Stärker als im Landesdurchschnitt fiel das Plus an den sechs größten Standorten Berlin, Düsseldorf, Frankfurt, Hamburg, Köln und München aus. Von den relativ mageren Renditen – laut dem Immobiliendienstleister CBRE sind diese bei Büros unter fünf Prozent gerutscht – lassen sich die Käufer dabei nicht abschrecken. Die Investoren steckten 12,9 Mrd. Euro allein in diese Märkte um ein Fünftel mehr als vor einem Jahr. „Viele ausländische Investoren konzentrieren sich vor allem auf die großen Metropolen, weil diese ihnen die gewünschte Liquidität bieten“, stellt Marcus Lemli, Deutschland-Chef bei Savills, fest. „Liquidität“ bedeutet, dass der Markt groß genug ist, dass man jederzeit einen Käufer findet, falls man seine Immobilie abstoßen will.

Während insgesamt 46 Prozent des Geldes, das in deutsche Immobilien floss, aus dem Ausland kamen, waren es an den sechs Top-Standorten 52 Prozent. Für heuer erwarten die Savills-Experten ein steigendes Interesse ausländischer Investoren, vor allem von Staatsfonds und öffentlichen Pensionsfonds. Auf dem Vermietungsmarkt macht sich indes die Flaute bemerkbar: Die vermeintliche Dauerkrise hemme die Entscheidungen der Unternehmen, meint man beim Beratungsunternehmen Catella Property Group. Neuanmietungen werden auf die lange Bank geschoben. In Berlin, Düsseldorf, Frankfurt, Hamburg und München wurden im Vorjahr 2,55 Millionen Quadratmeter neu vermietet, um 7,8 Prozent weniger als im Jahr 2011, wie aus Daten von CBRE hervorgeht. Das sei aber angesichts der Unsicherheit über den Ausgang der Euroschuldenkrise zufriedenstellend.

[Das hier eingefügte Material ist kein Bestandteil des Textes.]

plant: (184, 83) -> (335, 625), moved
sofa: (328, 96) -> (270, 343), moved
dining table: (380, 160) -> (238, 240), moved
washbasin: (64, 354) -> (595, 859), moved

Der Anteil leer stehender Büros wächst in Deutschland dennoch nicht. Da derzeit relativ wenig Fläche neu auf den Markt kommt, ist die Leerstandsrate sogar leicht zurückgegangen. Sie liegt gegenwärtig in den fünf großen Städten bei 9,3 Prozent. Zum Vergleich: In Wien sind es weniger als sieben Prozent, aber die österreichische Bundeshauptstadt hat generell eine geringe Leerstandsrate. Eines haben die Immobilienmärkte beider Länder gemeinsam: Die potenziellen Mieter suchen vor allem moderne Flächen in zentraler Lage mit guter Infrastruktur. Die Folge: Die Durchschnittsmieten stagnieren, während die für den internationalen Vergleich wichtigen Spitzenmieten, die man im besten Fall erhält, anziehen. Im bankenlastigen Frankfurt zahlt man für Top-Büros 38 Euro pro Monat und Quadratmeter, in Berlin fährt man mit 22 Euro am günstigsten. Die deutsche Hauptstadt ist damit ein billigeres Pflaster als Wien, wo man für beste Innenstadtlage etwa 25Euro berappen muss.

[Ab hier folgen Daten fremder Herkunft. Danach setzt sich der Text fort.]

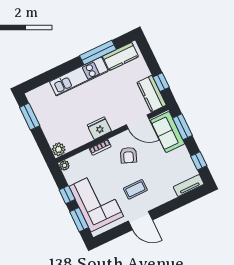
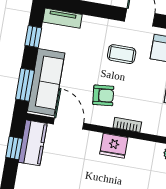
sofa: (168, 132) -> (46, 82), width x1.36
armchair: (128, 155) -> (103, 95), turned 63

Düsseldorfer Mieten steigen

Am stärksten zugelegt, nämlich um zehn Prozent, haben die Spitzenmieten laut CBRE in Düsseldorf, wo man 26 Euro pro Monat und Quadratmeter bezahlt. In München – die Stadt ist bei Wohnungen das deutschlandweit teuerste Pflaster – legt man für Top-Büros 31,5 Euro und damit weniger als in Frankfurt hin. In Hamburg sind es 24 Euro. „Da sich die Nachfrage auf moderne Büroflächen in guter Lage konzentriert, erwarten wir für die Entwicklung der Spitzenmiete nach wie vor eine steigende Tendenz“, meint CBRE-Experte Carsten Ape.